In Lenzerheide waren die vielen Fragen vom Saisonstart dann endgültig beantwortet. Die Massenstart-Olympiasiegerin von 2022 begeisterte mit einem Hattrick: ein perfekter Sprint, ein überragender Verfolgungssieg und ein brillanter, fehlerfreier, vierter Massenstartsieg der Karriere. „Mein erster Weltcupsieg ist genau sechs Jahre her und mein Vater hat heute Geburtstag. Ich musste am Stand die Null bringen, und das war heute ziemlich einfach. Ich habe zwanzig Treffer gesetzt, und das war für mich sehr wichtig.“ Im Verfolger stand sie neben der zweitplatzierten Simon auf dem Treppchen, gleich zwei Französinnen auf 1 und 2.

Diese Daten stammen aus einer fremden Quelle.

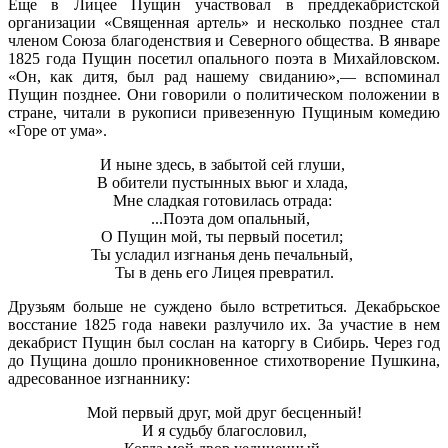
Еще в Лицее Пущин участвовал в преддекабристской
организации «Священная артель» и несколько позднее стал
членом Союза благоденствия и Северного общества. В январе
1825 года Пущин посетил опального поэта в Михайловском.
«Он, как дитя, был рад нашему свиданию»,— вспоминал
Пущин позднее. Они говорили о политическом положении в
стране, читали в рукописи привезенную Пущиным комедию
«Горе от ума».
И ныне здесь, в забытой сей глуши,
В обители пустынных вьюг и хлада,
Мне сладкая готовилась отрада:
...Поэта дом опальный,
О Пущин мой, ты первый посетил;
Ты усладил изгнанья день печальный,
Ты в день его Лицея превратил.
Друзьям больше не суждено было встретиться. Декабрьское
восстание 1825 года навеки разлучило их. За участие в нем
декабрист Пущин был сослан на каторгу в Сибирь. Через год
до Пущина дошло проникновенное стихотворение Пушкина,
адресованное изгнаннику:
Мой первый друг, мой друг бесценный!
И я судьбу благословил,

Diese drei Frauen fuhren in den ersten vier Saisonwochen für die französische Équipe die Erfolge ein und taten genau das, worauf die Männer gehofft hatten und was sie nicht abliefern konnten.
Das neue Jahr dürfte für die französischen Frauen weitere Erfolge bringen. Braisaz-Bouchet und Simon leisten auf dem von vielen erwarteten Niveau, während Jeanmonnot ein blau-weiß-rotes Podest komplettieren könnte, sobald sie wieder in Form ist. Die französischen Männer haben genug Talent, um die Saison wieder auf Kurs zu bringen. Erst kürzlich sagte Tarjei Bö: „Wir vermissen die französische Konkurrenz.“ Diese Worte könnte er im Laufe der nächsten Wochen noch bereuen.